Look at that mountain of laundry! I should probably get around to that today.

My TBR list is out of control. Better make a dent in it before it gets any longer…

I need to check the mail. And it’s so nice outside, it would be a waste not to go for a walk.

I really should go grocery shopping, we’re almost out of _______ (insert any random product name here).

Gee, I hate cooking, but maybe this is the perfect time to pull out one of the cookbooks collecting dust in a drawer and master that roast recipe I dog-eared back in 2003.

This is a nice nail polish color. Why have I never worn it? Maybe I’ll give myself a manicure. Oh, but I can’t type with wet nails, so while they’re drying, I’ll watch *one* more Dexter.
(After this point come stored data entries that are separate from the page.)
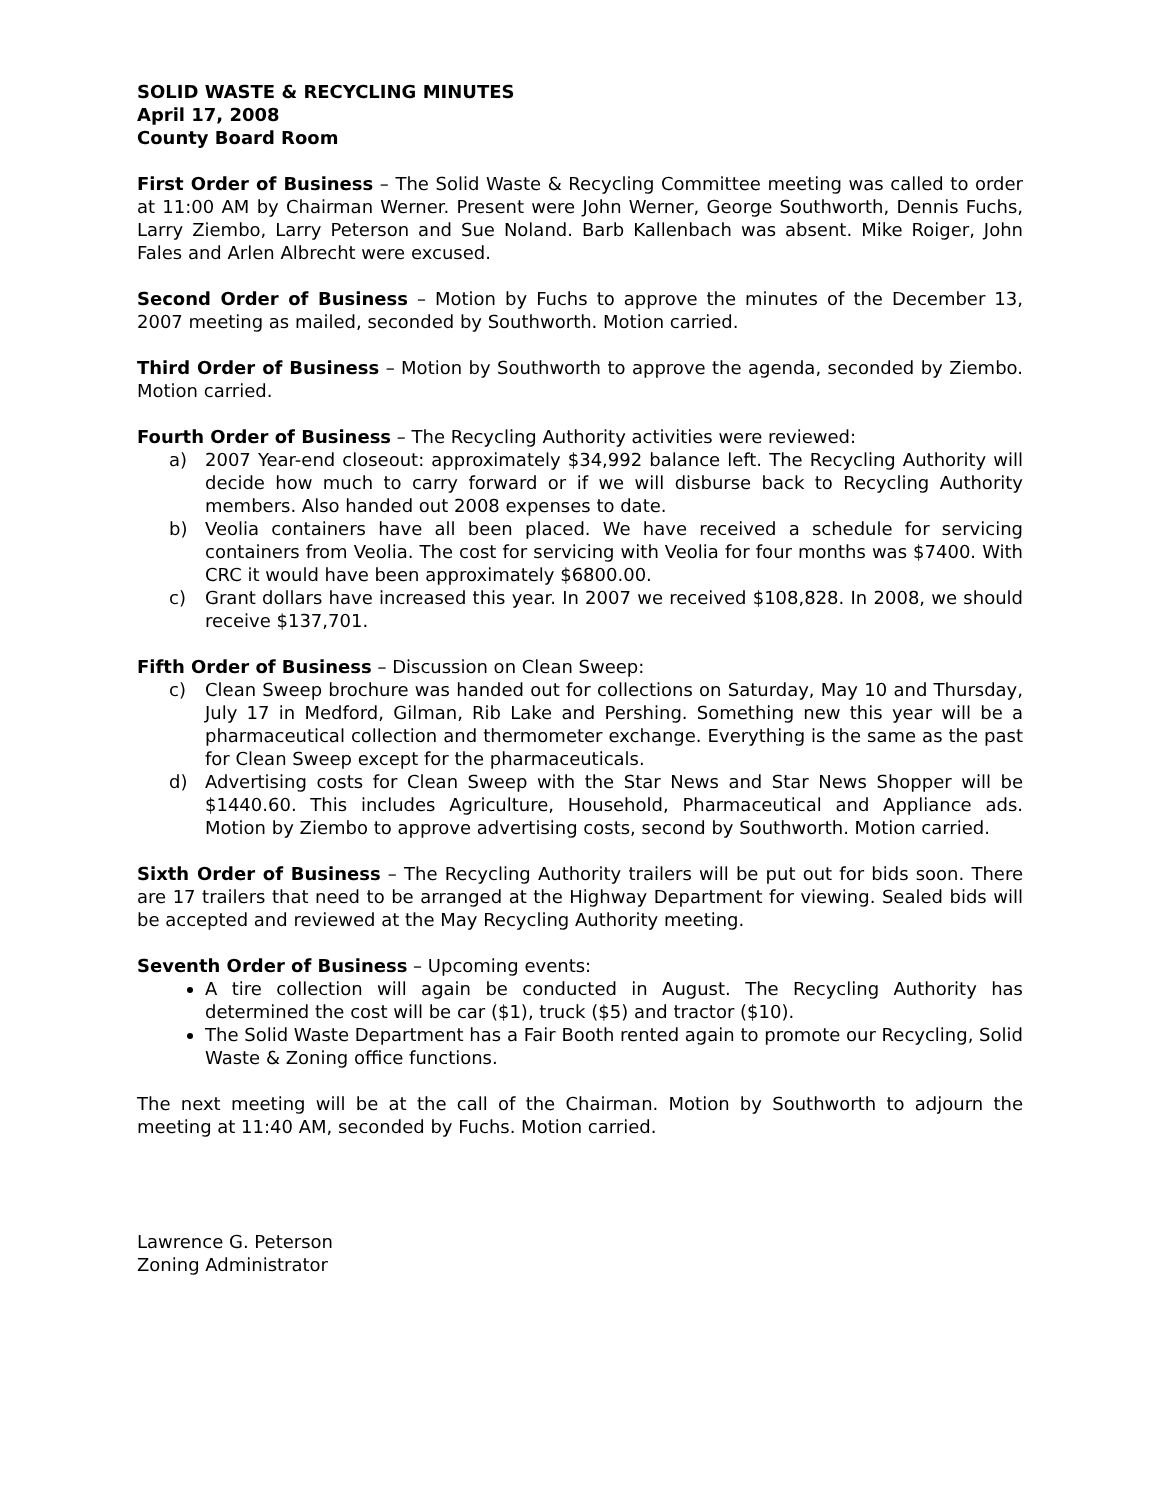SOLID WASTE & RECYCLING MINUTES
April 17, 2008
County Board Room
First Order of Business – The Solid Waste & Recycling Committee meeting was called to order at 11:00 AM by Chairman Werner. Present were John Werner, George Southworth, Dennis Fuchs, Larry Ziembo, Larry Peterson and Sue Noland. Barb Kallenbach was absent. Mike Roiger, John Fales and Arlen Albrecht were excused.
Second Order of Business – Motion by Fuchs to approve the minutes of the December 13, 2007 meeting as mailed, seconded by Southworth. Motion carried.
Third Order of Business – Motion by Southworth to approve the agenda, seconded by Ziembo. Motion carried.
Fourth Order of Business – The Recycling Authority activities were reviewed:
a) 2007 Year-end closeout: approximately $34,992 balance left. The Recycling Authority will decide how much to carry forward or if we will disburse back to Recycling Authority members. Also handed out 2008 expenses to date.
b) Veolia containers have all been placed. We have received a schedule for servicing containers from Veolia. The cost for servicing with Veolia for four months was $7400. With CRC it would have been approximately $6800.00.
c) Grant dollars have increased this year. In 2007 we received $108,828. In 2008, we should receive $137,701.
Fifth Order of Business – Discussion on Clean Sweep:
c) Clean Sweep brochure was handed out for collections on Saturday, May 10 and Thursday, July 17 in Medford, Gilman, Rib Lake and Pershing. Something new this year will be a pharmaceutical collection and thermometer exchange. Everything is the same as the past for Clean Sweep except for the pharmaceuticals.
d) Advertising costs for Clean Sweep with the Star News and Star News Shopper will be $1440.60. This includes Agriculture, Household, Pharmaceutical and Appliance ads. Motion by Ziembo to approve advertising costs, second by Southworth. Motion carried.
Sixth Order of Business – The Recycling Authority trailers will be put out for bids soon. There are 17 trailers that need to be arranged at the Highway Department for viewing. Sealed bids will be accepted and reviewed at the May Recycling Authority meeting.
Seventh Order of Business – Upcoming events:
A tire collection will again be conducted in August. The Recycling Authority has determined the cost will be car ($1), truck ($5) and tractor ($10).
The Solid Waste Department has a Fair Booth rented again to promote our Recycling, Solid Waste & Zoning office functions.
The next meeting will be at the call of the Chairman. Motion by Southworth to adjourn the meeting at 11:40 AM, seconded by Fuchs. Motion carried.
Lawrence G. Peterson
Zoning Administrator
Usually, I can combat procrastination by telling myself that if I can finish the work I want to accomplish, I’ll spend the rest of the day doing something non-writing related. And most times, that works. But when it doesn’t—when I waste a whole day in front of Netflix attempting some intricate nail art—I try not to be too hard on myself. I let procrastination sit down on the couch beside me and tell myself that I will finish that chapter.

Later.

#SixteensBlogAbout: Revision

This month, the Sweet Sixteens are blogging about revision. Which is kind of perfect, since I’m smack-dab in the middle of revising my current WIP. This means I’m overly caffeinated, entirely spacey, and my closet door is covered in a whole tree’s worth of Post-Its. (Sorry, tree.)

My revision bible, aka the best impulse buy I ever made.

My revision bible, aka the best impulse buy I ever made.

Honestly, I think highly of revision. It’s one of the coolest parts of the writing process, the stage where something rough around the edges starts to be transformed into a bright and shiny thing. But it’s also one of the most daunting, frustrating, and painstaking. It’s hot and cold, like an unreliable boyfriend. Because no matter how hard I try to approach it like a science, no matter how badly I try to organize and plot and figure out a plan to make a revision go as smoothly as possible, I always end up throwing my “revision schedule” out the window (well, not literally—I recycle!) because things always, always get messy. Characters don’t want to cooperate. Scenes don’t want to sit beside each other. Plot threads just don’t want to blend with other plot threads. Giant plot holes are perfectly content to remain unfilled and wallow lazily in the middle of the action.

The more books I write, the more I learn that revising, like writing, is an art. It’s not a scientific process and it’s not cut-and-dried. It’s temperamental. The glee of discovering a way to make a plot twist work is quickly replaced by the realization that you used the word look 238 times and you still don’t know how to fix the sagging middle of your story. The triumph of killing as many of those unnecessary looks as possible is overshadowed by the terrifying task of blending two minor characters into one. Plus, you have to accept that a lot of your darlings are going to end up dead. You might be sad about it now, but later you’ll look back and see how much better your book is because of the excess weight you cut out.

Here’s the thing about revision: you have to really get comfortable with it. If you don’t have a good love-hate relationship with it already, you need to spend some more time with it and see that it’s only trying to help, as stubborn and obstinate as it may be. Pull up a chair and get cozy with your laptop, with your Post-Its, with the messy notes you made that you can’t even decipher. Even with those annoying plot holes, because they sure as hell won’t fix themselves. (Trust me, I’ve tried that.)

Because the other thing about revision? It never ends, at least not for a long, long time. Writing “The End” is misleading, because we all know the end is nowhere in sight.

If you’re looking for me this week, you’ll find me in fleece polar bear pajamas (don’t judge), my second tenth cup of coffee getting cold, tweaking and reworking and deleting and layering… and hopefully making sense of those handwritten notes.